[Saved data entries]
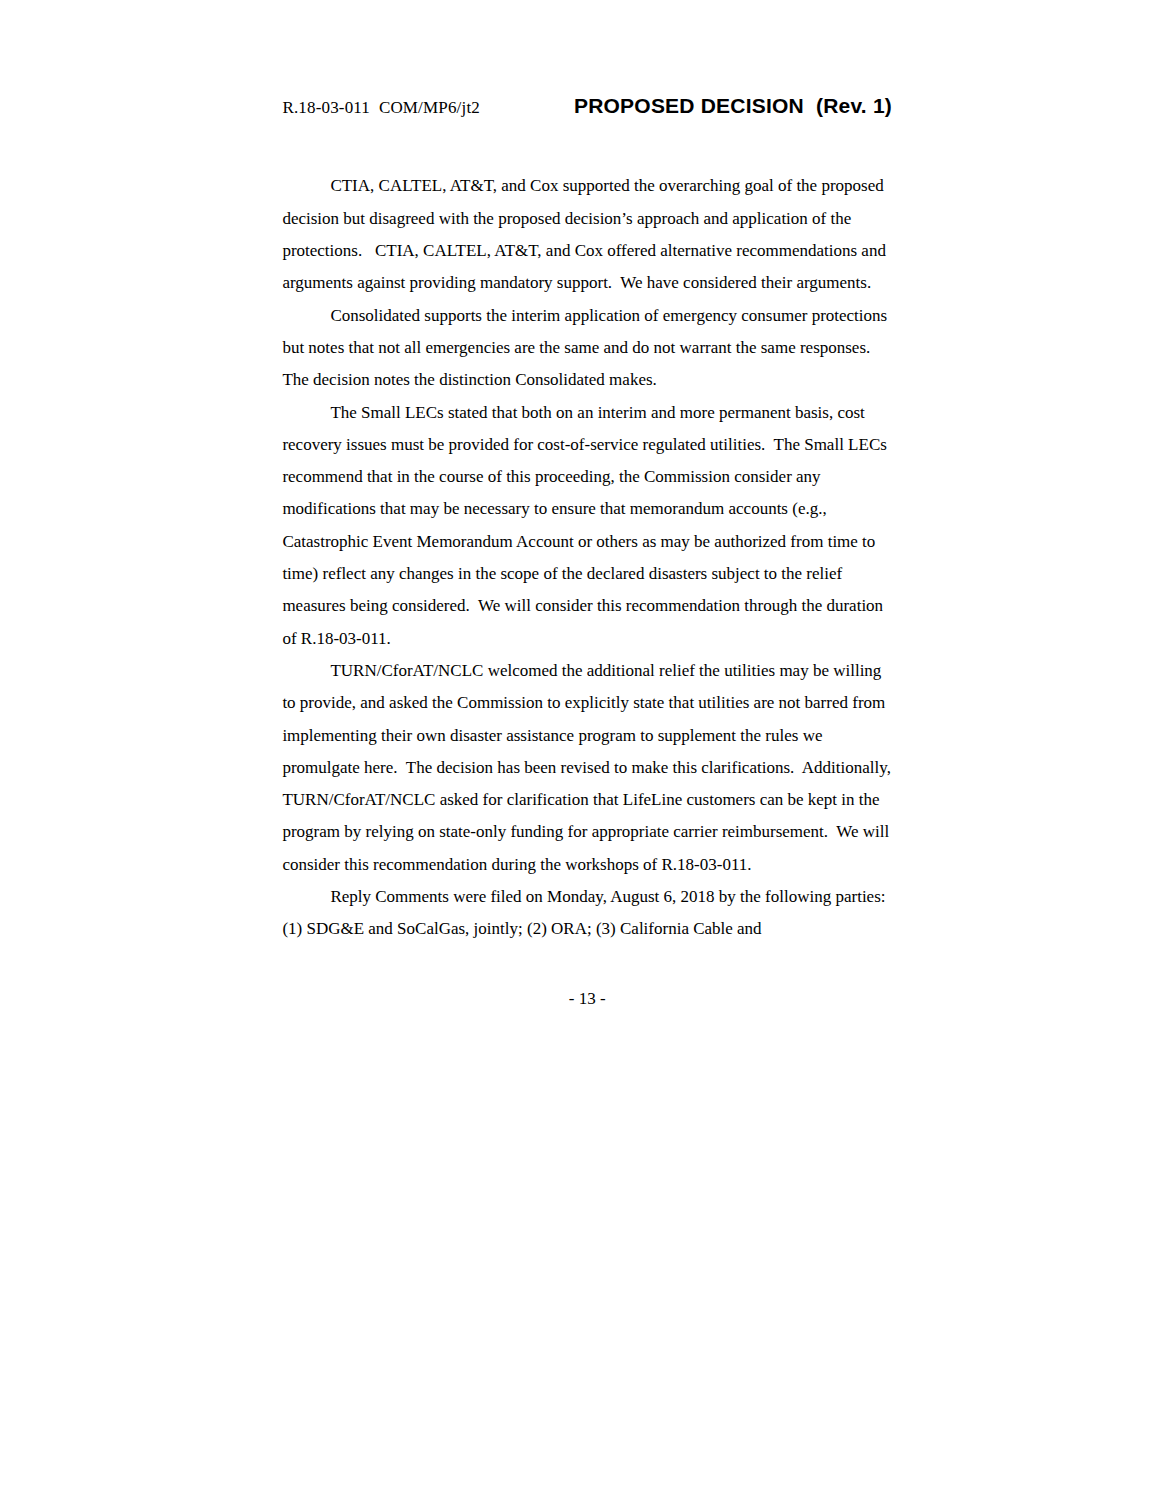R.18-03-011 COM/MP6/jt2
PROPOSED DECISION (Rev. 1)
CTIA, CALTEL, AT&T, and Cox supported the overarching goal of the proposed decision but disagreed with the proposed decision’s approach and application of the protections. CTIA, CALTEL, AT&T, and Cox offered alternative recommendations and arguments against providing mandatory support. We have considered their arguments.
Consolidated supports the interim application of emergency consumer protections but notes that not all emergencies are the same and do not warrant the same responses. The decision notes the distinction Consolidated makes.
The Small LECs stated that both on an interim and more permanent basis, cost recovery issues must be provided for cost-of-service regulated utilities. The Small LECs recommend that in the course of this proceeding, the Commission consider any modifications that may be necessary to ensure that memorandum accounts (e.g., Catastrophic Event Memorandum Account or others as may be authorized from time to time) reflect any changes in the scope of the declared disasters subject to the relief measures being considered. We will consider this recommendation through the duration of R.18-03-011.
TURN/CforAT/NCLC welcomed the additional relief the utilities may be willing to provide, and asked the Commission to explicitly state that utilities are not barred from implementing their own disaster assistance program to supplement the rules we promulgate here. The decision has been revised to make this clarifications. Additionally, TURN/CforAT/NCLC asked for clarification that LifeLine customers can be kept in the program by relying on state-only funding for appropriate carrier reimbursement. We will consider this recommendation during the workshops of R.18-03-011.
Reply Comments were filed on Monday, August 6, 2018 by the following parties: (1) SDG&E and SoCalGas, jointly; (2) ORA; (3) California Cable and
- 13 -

--

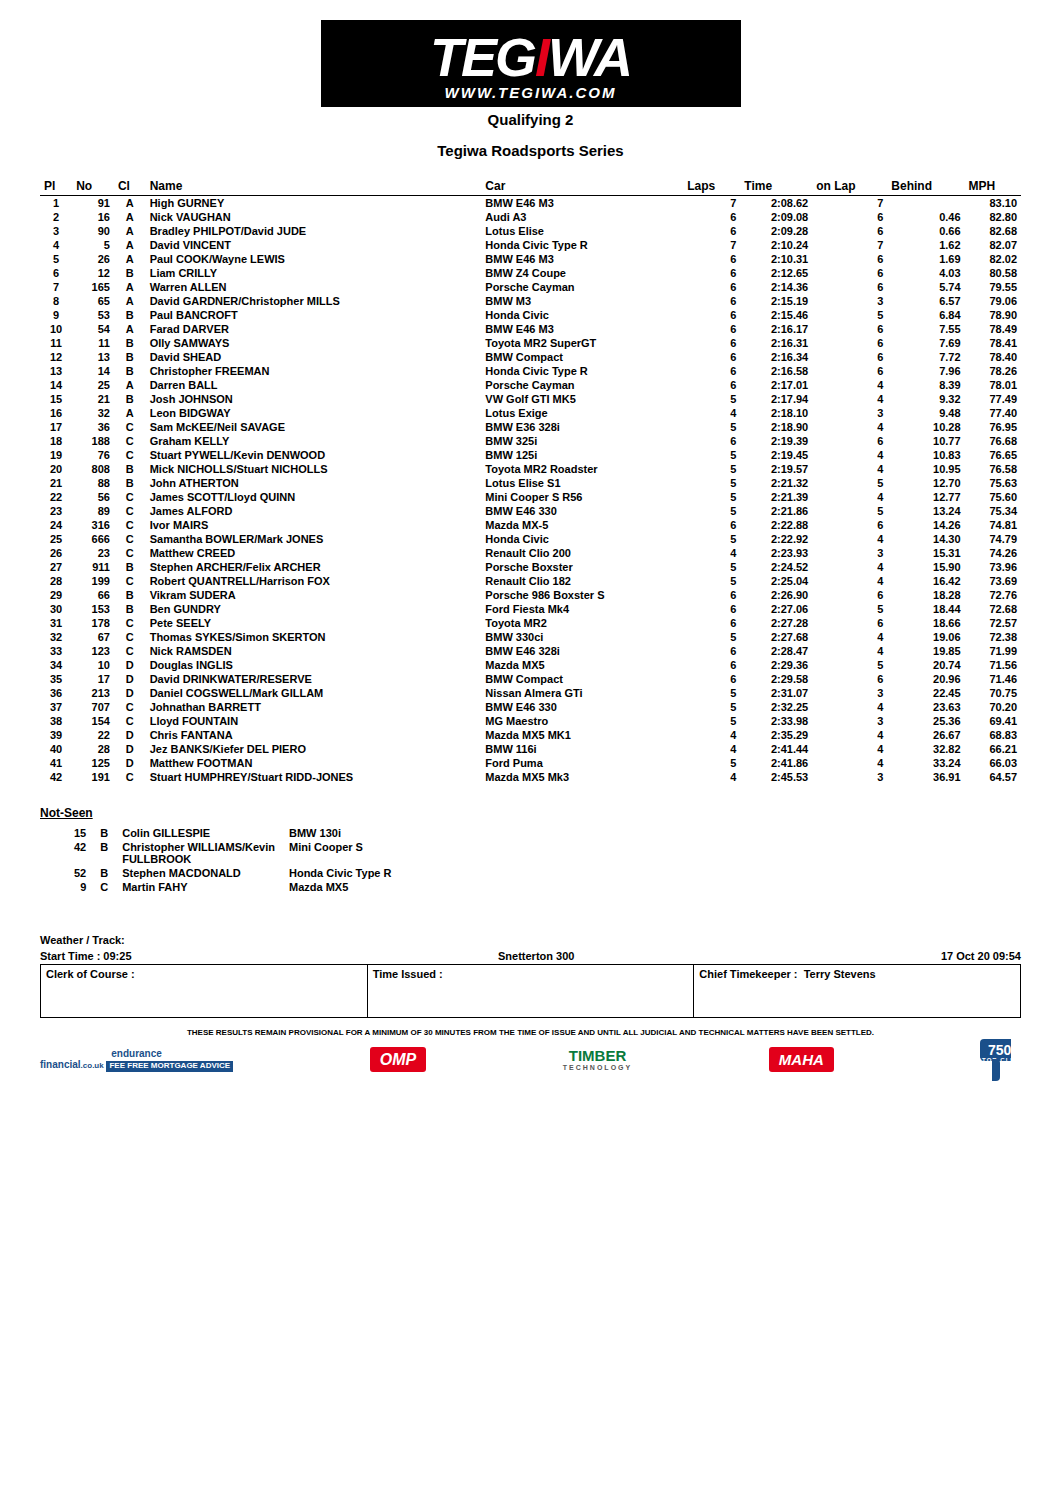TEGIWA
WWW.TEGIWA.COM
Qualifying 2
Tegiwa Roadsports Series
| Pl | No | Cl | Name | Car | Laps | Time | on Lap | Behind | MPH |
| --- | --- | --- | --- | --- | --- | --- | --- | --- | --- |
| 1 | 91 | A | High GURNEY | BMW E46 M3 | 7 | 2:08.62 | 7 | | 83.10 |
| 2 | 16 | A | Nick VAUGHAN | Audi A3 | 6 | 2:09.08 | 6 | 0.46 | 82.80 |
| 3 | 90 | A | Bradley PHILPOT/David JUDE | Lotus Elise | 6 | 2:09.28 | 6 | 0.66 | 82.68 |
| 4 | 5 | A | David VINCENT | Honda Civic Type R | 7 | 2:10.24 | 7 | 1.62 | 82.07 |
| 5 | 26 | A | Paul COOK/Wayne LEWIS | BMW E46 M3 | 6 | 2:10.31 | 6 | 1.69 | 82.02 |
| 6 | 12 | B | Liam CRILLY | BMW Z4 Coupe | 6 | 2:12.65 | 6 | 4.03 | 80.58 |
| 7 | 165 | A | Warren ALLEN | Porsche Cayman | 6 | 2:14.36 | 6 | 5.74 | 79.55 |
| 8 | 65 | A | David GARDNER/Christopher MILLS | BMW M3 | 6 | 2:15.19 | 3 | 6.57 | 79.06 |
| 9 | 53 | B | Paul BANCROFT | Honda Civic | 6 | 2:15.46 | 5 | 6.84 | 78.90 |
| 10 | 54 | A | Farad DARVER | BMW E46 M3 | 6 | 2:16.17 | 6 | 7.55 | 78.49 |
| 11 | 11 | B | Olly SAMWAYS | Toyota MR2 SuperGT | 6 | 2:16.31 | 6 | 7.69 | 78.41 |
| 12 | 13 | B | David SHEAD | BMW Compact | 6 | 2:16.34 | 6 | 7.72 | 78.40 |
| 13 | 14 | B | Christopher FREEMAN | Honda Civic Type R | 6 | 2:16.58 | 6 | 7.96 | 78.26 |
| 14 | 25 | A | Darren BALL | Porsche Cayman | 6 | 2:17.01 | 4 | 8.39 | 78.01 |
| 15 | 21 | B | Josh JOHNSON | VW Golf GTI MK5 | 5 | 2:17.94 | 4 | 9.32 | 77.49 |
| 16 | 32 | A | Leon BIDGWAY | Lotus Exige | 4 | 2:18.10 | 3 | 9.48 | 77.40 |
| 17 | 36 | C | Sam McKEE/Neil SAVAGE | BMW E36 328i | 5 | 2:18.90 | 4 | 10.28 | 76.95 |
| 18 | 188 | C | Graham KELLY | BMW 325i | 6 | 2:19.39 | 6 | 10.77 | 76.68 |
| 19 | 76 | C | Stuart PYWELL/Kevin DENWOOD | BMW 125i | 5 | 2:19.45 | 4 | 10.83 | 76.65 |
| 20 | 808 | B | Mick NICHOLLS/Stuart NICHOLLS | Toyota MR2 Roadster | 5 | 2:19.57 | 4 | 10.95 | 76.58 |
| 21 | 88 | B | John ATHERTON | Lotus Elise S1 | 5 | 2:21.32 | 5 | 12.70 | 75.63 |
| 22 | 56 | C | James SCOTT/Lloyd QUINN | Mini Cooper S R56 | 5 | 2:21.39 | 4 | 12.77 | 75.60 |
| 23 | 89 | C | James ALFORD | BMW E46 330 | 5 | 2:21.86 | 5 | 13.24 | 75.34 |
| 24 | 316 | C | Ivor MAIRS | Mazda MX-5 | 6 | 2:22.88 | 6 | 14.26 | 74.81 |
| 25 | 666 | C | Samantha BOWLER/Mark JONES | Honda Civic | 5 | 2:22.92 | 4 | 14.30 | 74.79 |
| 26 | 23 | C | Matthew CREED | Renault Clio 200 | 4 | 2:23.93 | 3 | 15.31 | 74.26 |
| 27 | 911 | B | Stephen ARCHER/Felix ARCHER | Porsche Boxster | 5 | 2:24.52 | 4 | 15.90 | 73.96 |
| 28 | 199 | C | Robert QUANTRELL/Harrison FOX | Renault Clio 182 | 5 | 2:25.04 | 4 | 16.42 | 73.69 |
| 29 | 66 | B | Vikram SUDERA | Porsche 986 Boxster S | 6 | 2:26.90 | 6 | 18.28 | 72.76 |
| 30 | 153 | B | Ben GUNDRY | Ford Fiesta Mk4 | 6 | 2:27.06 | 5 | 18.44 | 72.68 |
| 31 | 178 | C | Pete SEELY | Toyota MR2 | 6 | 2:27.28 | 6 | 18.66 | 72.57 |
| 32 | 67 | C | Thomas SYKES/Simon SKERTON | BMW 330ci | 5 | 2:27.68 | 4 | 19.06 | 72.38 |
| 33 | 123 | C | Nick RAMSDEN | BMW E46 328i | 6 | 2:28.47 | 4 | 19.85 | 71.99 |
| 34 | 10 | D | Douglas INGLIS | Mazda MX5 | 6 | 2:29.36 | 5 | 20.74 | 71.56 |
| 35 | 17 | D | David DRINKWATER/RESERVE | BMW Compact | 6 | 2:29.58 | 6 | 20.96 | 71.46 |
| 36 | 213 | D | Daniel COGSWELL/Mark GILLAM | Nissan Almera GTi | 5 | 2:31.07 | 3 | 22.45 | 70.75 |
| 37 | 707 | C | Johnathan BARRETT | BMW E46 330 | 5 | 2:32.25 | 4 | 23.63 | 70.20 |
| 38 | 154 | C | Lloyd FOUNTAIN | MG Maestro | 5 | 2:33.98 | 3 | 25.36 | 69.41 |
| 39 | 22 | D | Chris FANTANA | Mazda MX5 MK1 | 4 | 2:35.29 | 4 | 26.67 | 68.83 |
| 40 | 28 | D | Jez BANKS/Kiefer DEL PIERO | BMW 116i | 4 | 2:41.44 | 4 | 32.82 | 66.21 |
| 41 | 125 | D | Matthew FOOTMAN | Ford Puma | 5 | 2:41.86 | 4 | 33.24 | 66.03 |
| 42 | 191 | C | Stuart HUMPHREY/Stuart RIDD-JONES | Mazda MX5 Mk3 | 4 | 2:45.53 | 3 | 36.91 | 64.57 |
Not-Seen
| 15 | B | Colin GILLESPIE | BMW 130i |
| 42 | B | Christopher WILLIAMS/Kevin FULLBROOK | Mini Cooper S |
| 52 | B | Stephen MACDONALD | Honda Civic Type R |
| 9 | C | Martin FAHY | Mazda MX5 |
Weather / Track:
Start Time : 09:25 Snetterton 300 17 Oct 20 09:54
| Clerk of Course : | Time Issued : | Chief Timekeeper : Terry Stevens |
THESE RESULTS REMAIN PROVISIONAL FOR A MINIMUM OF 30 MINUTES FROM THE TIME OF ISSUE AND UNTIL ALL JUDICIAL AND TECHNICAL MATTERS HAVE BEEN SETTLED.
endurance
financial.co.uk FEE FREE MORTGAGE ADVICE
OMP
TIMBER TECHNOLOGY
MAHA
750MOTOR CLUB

Your instructions:
The answer must consist of every line above that contains the word "Porsche".

Response area:
| 7 | 165 | A | Warren ALLEN | Porsche Cayman | 6 | 2:14.36 | 6 | 5.74 | 79.55 |
| 14 | 25 | A | Darren BALL | Porsche Cayman | 6 | 2:17.01 | 4 | 8.39 | 78.01 |
| 27 | 911 | B | Stephen ARCHER/Felix ARCHER | Porsche Boxster | 5 | 2:24.52 | 4 | 15.90 | 73.96 |
| 29 | 66 | B | Vikram SUDERA | Porsche 986 Boxster S | 6 | 2:26.90 | 6 | 18.28 | 72.76 |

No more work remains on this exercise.